[[ PROVIDED INFORMATION, beginning ]]

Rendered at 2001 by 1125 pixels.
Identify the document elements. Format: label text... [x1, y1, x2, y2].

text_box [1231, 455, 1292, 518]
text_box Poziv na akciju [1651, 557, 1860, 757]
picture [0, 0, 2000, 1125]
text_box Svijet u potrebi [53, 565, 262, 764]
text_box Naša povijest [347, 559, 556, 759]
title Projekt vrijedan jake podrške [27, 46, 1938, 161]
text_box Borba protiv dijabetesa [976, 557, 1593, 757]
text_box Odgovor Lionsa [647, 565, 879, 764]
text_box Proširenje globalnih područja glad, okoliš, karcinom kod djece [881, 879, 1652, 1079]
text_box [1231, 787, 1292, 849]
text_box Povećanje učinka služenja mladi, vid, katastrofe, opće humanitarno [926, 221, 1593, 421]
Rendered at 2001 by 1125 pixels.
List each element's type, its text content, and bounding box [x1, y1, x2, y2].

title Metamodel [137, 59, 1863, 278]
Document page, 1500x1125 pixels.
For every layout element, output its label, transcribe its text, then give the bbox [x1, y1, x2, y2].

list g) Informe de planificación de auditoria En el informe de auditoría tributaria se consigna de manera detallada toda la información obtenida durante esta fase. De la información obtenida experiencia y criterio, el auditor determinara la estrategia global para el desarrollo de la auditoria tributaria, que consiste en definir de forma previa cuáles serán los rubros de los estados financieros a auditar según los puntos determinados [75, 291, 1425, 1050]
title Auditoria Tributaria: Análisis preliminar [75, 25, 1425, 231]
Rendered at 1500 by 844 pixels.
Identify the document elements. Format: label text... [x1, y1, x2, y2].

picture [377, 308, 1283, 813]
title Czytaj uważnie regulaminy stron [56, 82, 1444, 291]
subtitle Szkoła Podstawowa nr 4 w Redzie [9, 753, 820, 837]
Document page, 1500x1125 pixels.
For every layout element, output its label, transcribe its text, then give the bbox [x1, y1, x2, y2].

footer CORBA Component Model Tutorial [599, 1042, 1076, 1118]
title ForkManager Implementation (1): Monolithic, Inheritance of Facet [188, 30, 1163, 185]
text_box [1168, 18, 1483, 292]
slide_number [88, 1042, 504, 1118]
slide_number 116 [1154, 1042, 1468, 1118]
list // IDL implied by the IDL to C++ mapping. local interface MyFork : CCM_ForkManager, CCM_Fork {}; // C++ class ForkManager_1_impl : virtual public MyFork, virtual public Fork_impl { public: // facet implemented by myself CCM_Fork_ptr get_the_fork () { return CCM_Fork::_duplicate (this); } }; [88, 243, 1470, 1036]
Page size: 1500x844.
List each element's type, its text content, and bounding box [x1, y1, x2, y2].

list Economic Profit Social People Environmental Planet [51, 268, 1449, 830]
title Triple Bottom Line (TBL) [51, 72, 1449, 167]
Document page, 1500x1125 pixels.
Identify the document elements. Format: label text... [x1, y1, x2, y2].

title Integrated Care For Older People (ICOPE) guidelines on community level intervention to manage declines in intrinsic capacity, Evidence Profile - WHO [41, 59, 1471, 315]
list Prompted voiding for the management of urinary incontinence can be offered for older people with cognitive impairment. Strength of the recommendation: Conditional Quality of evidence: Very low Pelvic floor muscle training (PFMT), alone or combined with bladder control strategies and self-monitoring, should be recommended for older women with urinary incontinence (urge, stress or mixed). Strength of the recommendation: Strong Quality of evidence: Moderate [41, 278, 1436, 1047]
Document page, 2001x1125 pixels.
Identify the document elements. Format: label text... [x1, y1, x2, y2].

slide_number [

[[ PROVIDED INFORMATION, end ]]

> [DESCRIPTION OF THE TASK]: All that is wanted is a faithful reproduction of the line above with "Rendered at 1500 by 844 pixels.", the line with "text_box [1168, 18, 1483, 292]", and every line in between.

> [ANSWER FOR THE TASK]:
Rendered at 1500 by 844 pixels.
Identify the document elements. Format: label text... [x1, y1, x2, y2].

picture [377, 308, 1283, 813]
title Czytaj uważnie regulaminy stron [56, 82, 1444, 291]
subtitle Szkoła Podstawowa nr 4 w Redzie [9, 753, 820, 837]
Document page, 1500x1125 pixels.
For every layout element, output its label, transcribe its text, then give the bbox [x1, y1, x2, y2].

footer CORBA Component Model Tutorial [599, 1042, 1076, 1118]
title ForkManager Implementation (1): Monolithic, Inheritance of Facet [188, 30, 1163, 185]
text_box [1168, 18, 1483, 292]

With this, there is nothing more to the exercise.